In the next couple of months, the Labor Department plans to unveil new Web portals highlighting career and industry information for the younger generation, an audience that still needs attending to in the department's redesigned Web site.
'Youth don't necessarily respond to Web sites in quite the same way as adults do,' said Jean A. O'Donoghue, a Web manager for the department, speaking today in Washington at Technology Excellence in Government seminar on customer relationship management, sponsored in part by Government Computer News and Washington Technology.
In addressing that discrepancy, she said, 'we've actually noticed some gaps that haven't been addressed before.'
She said the department lacked a way for young jobseekers to search for vacant positions by industry category or industry growth. 'There will be some new content, and some repackaging,' O'Donoghue said.
The department is considering naming the portal's gateway www.youth2work.gov, and it will be linked to another youth-oriented Web site that the department also is building in conjunction with the Education Department.

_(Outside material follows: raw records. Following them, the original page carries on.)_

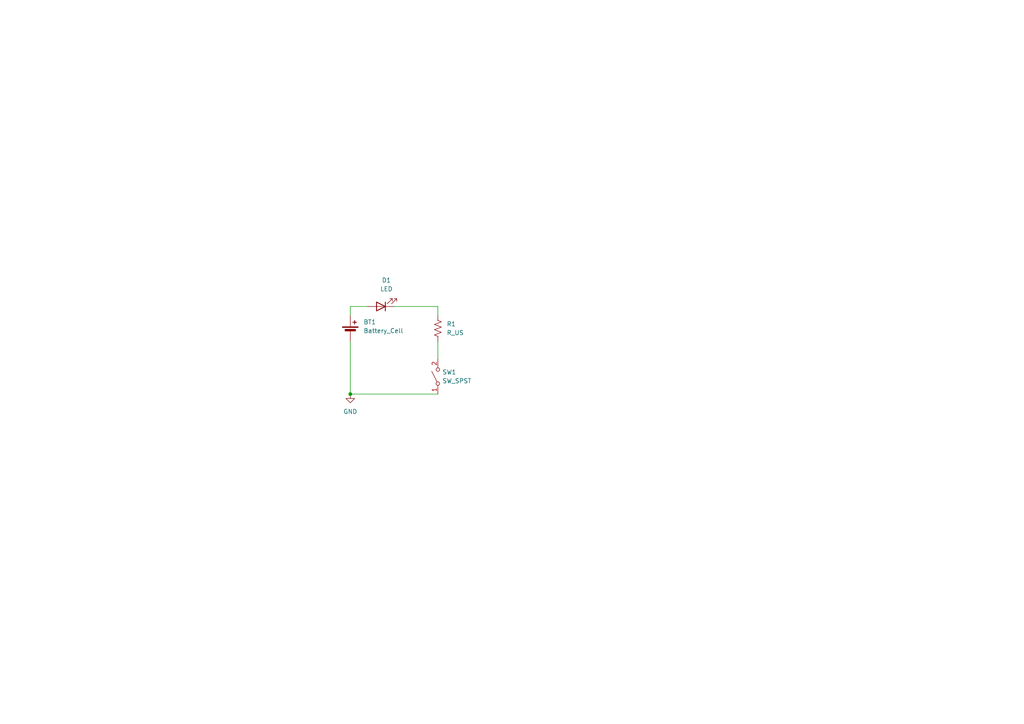
<source format=kicad_sch>
(kicad_sch
	(version 20231120)
	(generator "eeschema")
	(generator_version "8.0")
	(uuid "c7f240b1-c544-42c0-9786-aa8857ad9f99")
	(paper "A4")
	
	(junction
		(at 101.6 114.3)
		(diameter 0)
		(color 0 0 0 0)
		(uuid "c40abb22-3682-4ecf-b3d1-4f7dbee13b51")
	)
	(wire
		(pts
			(xy 101.6 88.9) (xy 106.68 88.9)
		)
		(stroke
			(width 0)
			(type default)
		)
		(uuid "0b7ca9d7-8d6b-4093-b3cc-3f7c3addea73")
	)
	(wire
		(pts
			(xy 101.6 114.3) (xy 101.6 99.06)
		)
		(stroke
			(width 0)
			(type default)
		)
		(uuid "4f61893e-439c-4e35-be75-9f8d6a5e5cd8")
	)
	(wire
		(pts
			(xy 127 114.3) (xy 101.6 114.3)
		)
		(stroke
			(width 0)
			(type default)
		)
		(uuid "7f9daace-96c3-4e69-bc40-7273b3a28720")
	)
	(wire
		(pts
			(xy 114.3 88.9) (xy 127 88.9)
		)
		(stroke
			(width 0)
			(type default)
		)
		(uuid "a4ee3525-8d8d-4acf-b1a2-0ae45949361f")
	)
	(wire
		(pts
			(xy 127 88.9) (xy 127 91.44)
		)
		(stroke
			(width 0)
			(type default)
		)
		(uuid "af96a1c4-9a52-4266-9eb2-8104fc8b3037")
	)
	(wire
		(pts
			(xy 127 99.06) (xy 127 104.14)
		)
		(stroke
			(width 0)
			(type default)
		)
		(uuid "b2cbc652-ffb3-4fae-a034-43ceab20f773")
	)
	(wire
		(pts
			(xy 101.6 91.44) (xy 101.6 88.9)
		)
		(stroke
			(width 0)
			(type default)
		)
		(uuid "e942eb5f-fd60-4145-a754-7b56d58a2b62")
	)
	(symbol
		(lib_id "Device:R_US")
		(at 127 95.25 0)
		(unit 1)
		(exclude_from_sim no)
		(in_bom yes)
		(on_board yes)
		(dnp no)
		(fields_autoplaced yes)
		(uuid "22c87564-ab11-4c07-8e6d-0dd0ac0d84b6")
		(property "Reference" "R1"
			(at 129.54 93.9799 0)
			(effects
				(font
					(size 1.27 1.27)
				)
				(justify left)
			)
		)
		(property "Value" "R_US"
			(at 129.54 96.5199 0)
			(effects
				(font
					(size 1.27 1.27)
				)
				(justify left)
			)
		)
		(property "Footprint" "Resistor_SMD:R_2512_6332Metric"
			(at 128.016 95.504 90)
			(effects
				(font
					(size 1.27 1.27)
				)
				(hide yes)
			)
		)
		(property "Datasheet" "~"
			(at 127 95.25 0)
			(effects
				(font
					(size 1.27 1.27)
				)
				(hide yes)
			)
		)
		(property "Description" "Resistor, US symbol"
			(at 127 95.25 0)
			(effects
				(font
					(size 1.27 1.27)
				)
				(hide yes)
			)
		)
		(pin "1"
			(uuid "acb0f9af-1895-47df-bd18-2c02936309cd")
		)
		(pin "2"
			(uuid "5befca95-2c8b-4e7a-906e-8f62fa37bd3d")
		)
		(instances
			(project ""
				(path "/c7f240b1-c544-42c0-9786-aa8857ad9f99"
					(reference "R1")
					(unit 1)
				)
			)
		)
	)
	(symbol
		(lib_id "power:GND")
		(at 101.6 114.3 0)
		(unit 1)
		(exclude_from_sim no)
		(in_bom yes)
		(on_board yes)
		(dnp no)
		(fields_autoplaced yes)
		(uuid "26097a81-2040-456a-9c26-737dcf7fec68")
		(property "Reference" "#PWR01"
			(at 101.6 120.65 0)
			(effects
				(font
					(size 1.27 1.27)
				)
				(hide yes)
			)
		)
		(property "Value" "GND"
			(at 101.6 119.38 0)
			(effects
				(font
					(size 1.27 1.27)
				)
			)
		)
		(property "Footprint" ""
			(at 101.6 114.3 0)
			(effects
				(font
					(size 1.27 1.27)
				)
				(hide yes)
			)
		)
		(property "Datasheet" ""
			(at 101.6 114.3 0)
			(effects
				(font
					(size 1.27 1.27)
				)
				(hide yes)
			)
		)
		(property "Description" "Power symbol creates a global label with name \"GND\" , ground"
			(at 101.6 114.3 0)
			(effects
				(font
					(size 1.27 1.27)
				)
				(hide yes)
			)
		)
		(pin "1"
			(uuid "f4f91042-e0ed-4b0a-868b-c068acd034c9")
		)
		(instances
			(project ""
				(path "/c7f240b1-c544-42c0-9786-aa8857ad9f99"
					(reference "#PWR01")
					(unit 1)
				)
			)
		)
	)
	(symbol
		(lib_id "Switch:SW_SPST")
		(at 127 109.22 90)
		(unit 1)
		(exclude_from_sim no)
		(in_bom yes)
		(on_board yes)
		(dnp no)
		(fields_autoplaced yes)
		(uuid "53a052b7-5406-4a38-921d-1e942c7c6319")
		(property "Reference" "SW1"
			(at 128.27 107.9499 90)
			(effects
				(font
					(size 1.27 1.27)
				)
				(justify right)
			)
		)
		(property "Value" "SW_SPST"
			(at 128.27 110.4899 90)
			(effects
				(font
					(size 1.27 1.27)
				)
				(justify right)
			)
		)
		(property "Footprint" "Button_Switch_THT:SW_PUSH_6mm"
			(at 127 109.22 0)
			(effects
				(font
					(size 1.27 1.27)
				)
				(hide yes)
			)
		)
		(property "Datasheet" "~"
			(at 127 109.22 0)
			(effects
				(font
					(size 1.27 1.27)
				)
				(hide yes)
			)
		)
		(property "Description" "Single Pole Single Throw (SPST) switch"
			(at 127 109.22 0)
			(effects
				(font
					(size 1.27 1.27)
				)
				(hide yes)
			)
		)
		(pin "2"
			(uuid "f7691c07-9504-4b2a-b885-753b8709b62e")
		)
		(pin "1"
			(uuid "9dfffdd5-dfe9-4801-b173-9d31194b3dd5")
		)
		(instances
			(project ""
				(path "/c7f240b1-c544-42c0-9786-aa8857ad9f99"
					(reference "SW1")
					(unit 1)
				)
			)
		)
	)
	(symbol
		(lib_id "Device:Battery_Cell")
		(at 101.6 96.52 0)
		(unit 1)
		(exclude_from_sim no)
		(in_bom yes)
		(on_board yes)
		(dnp no)
		(fields_autoplaced yes)
		(uuid "b325f5a2-f412-45a2-a836-a6447d49fdd0")
		(property "Reference" "BT1"
			(at 105.41 93.4084 0)
			(effects
				(font
					(size 1.27 1.27)
				)
				(justify left)
			)
		)
		(property "Value" "Battery_Cell"
			(at 105.41 95.9484 0)
			(effects
				(font
					(size 1.27 1.27)
				)
				(justify left)
			)
		)
		(property "Footprint" "Battery:BatteryHolder_Keystone_103_1x20mm"
			(at 101.6 94.996 90)
			(effects
				(font
					(size 1.27 1.27)
				)
				(hide yes)
			)
		)
		(property "Datasheet" "~"
			(at 101.6 94.996 90)
			(effects
				(font
					(size 1.27 1.27)
				)
				(hide yes)
			)
		)
		(property "Description" "Single-cell battery"
			(at 101.6 96.52 0)
			(effects
				(font
					(size 1.27 1.27)
				)
				(hide yes)
			)
		)
		(pin "2"
			(uuid "f09586a1-48cc-44a7-8f24-206162add7d7")
		)
		(pin "1"
			(uuid "4f8b9224-759d-478a-abd1-00d66095935e")
		)
		(instances
			(project ""
				(path "/c7f240b1-c544-42c0-9786-aa8857ad9f99"
					(reference "BT1")
					(unit 1)
				)
			)
		)
	)
	(symbol
		(lib_id "Device:LED")
		(at 110.49 88.9 180)
		(unit 1)
		(exclude_from_sim no)
		(in_bom yes)
		(on_board yes)
		(dnp no)
		(fields_autoplaced yes)
		(uuid "e4631b16-4db6-4793-8856-87fd162afec5")
		(property "Reference" "D1"
			(at 112.0775 81.28 0)
			(effects
				(font
					(size 1.27 1.27)
				)
			)
		)
		(property "Value" "LED"
			(at 112.0775 83.82 0)
			(effects
				(font
					(size 1.27 1.27)
				)
			)
		)
		(property "Footprint" "LED_SMD:LED_2512_6332Metric"
			(at 110.49 88.9 0)
			(effects
				(font
					(size 1.27 1.27)
				)
				(hide yes)
			)
		)
		(property "Datasheet" "~"
			(at 110.49 88.9 0)
			(effects
				(font
					(size 1.27 1.27)
				)
				(hide yes)
			)
		)
		(property "Description" "Light emitting diode"
			(at 110.49 88.9 0)
			(effects
				(font
					(size 1.27 1.27)
				)
				(hide yes)
			)
		)
		(pin "1"
			(uuid "3604adbf-3107-4b18-a6cf-8fddf7119344")
		)
		(pin "2"
			(uuid "00f09b34-ec05-4a83-b360-55fcd29f4c0b")
		)
		(instances
			(project ""
				(path "/c7f240b1-c544-42c0-9786-aa8857ad9f99"
					(reference "D1")
					(unit 1)
				)
			)
		)
	)
	(sheet_instances
		(path "/"
			(page "1")
		)
	)
)

</source>
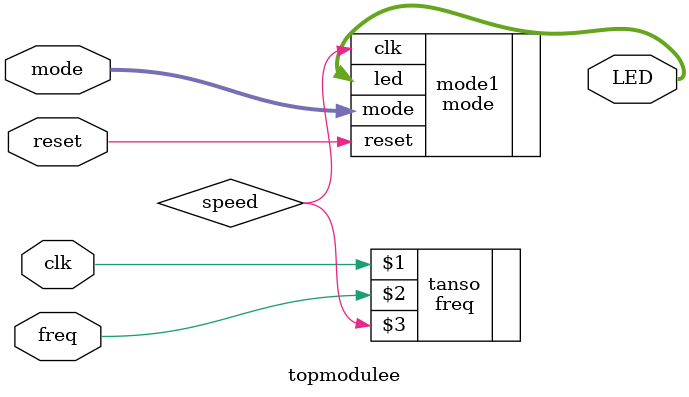
<source format=v>
`timescale 1ns / 1ps
module topmodulee(
input clk, reset, freq,
input [1:0] mode,
output [7:0] LED
    );
wire speed;
freq tanso(clk, freq, speed);
mode mode1(.clk(speed), .reset(reset), .mode(mode), .led(LED));
     
endmodule

</source>
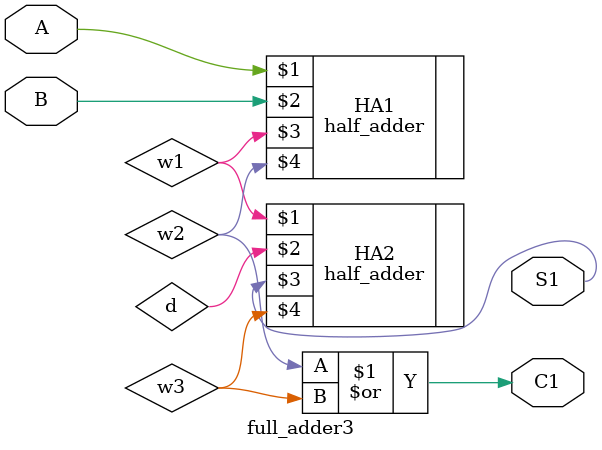
<source format=v>

module full_adder3(A,B,S1,C1);

input A;
input B;
output S1;
output C1; 

wire w1;
wire w2;
wire w3;

half_adder HA1(A,B,w1,w2);
half_adder HA2(w1,d,S1,w3);
or o1(C1,w2,w3);

endmodule
</source>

Based on a recommendation by the White House's Domestic Policy Council, Labor and Education are drafting www.emergingcareers.gov, an interagency portal aimed at young people without degrees entering or changing their careers, and parents and counselors guiding that transition.
The new youth sites also should contain information on labor laws and topics such as minimum wage, child worker and health safety information that members of that age group might not realize pertain to them.
The planned Web sites are part of an overall retooling of the Labor Department's online appearance, content and infrastructure that began on Labor Day in 2001 to make the site more user-friendly to average surfers.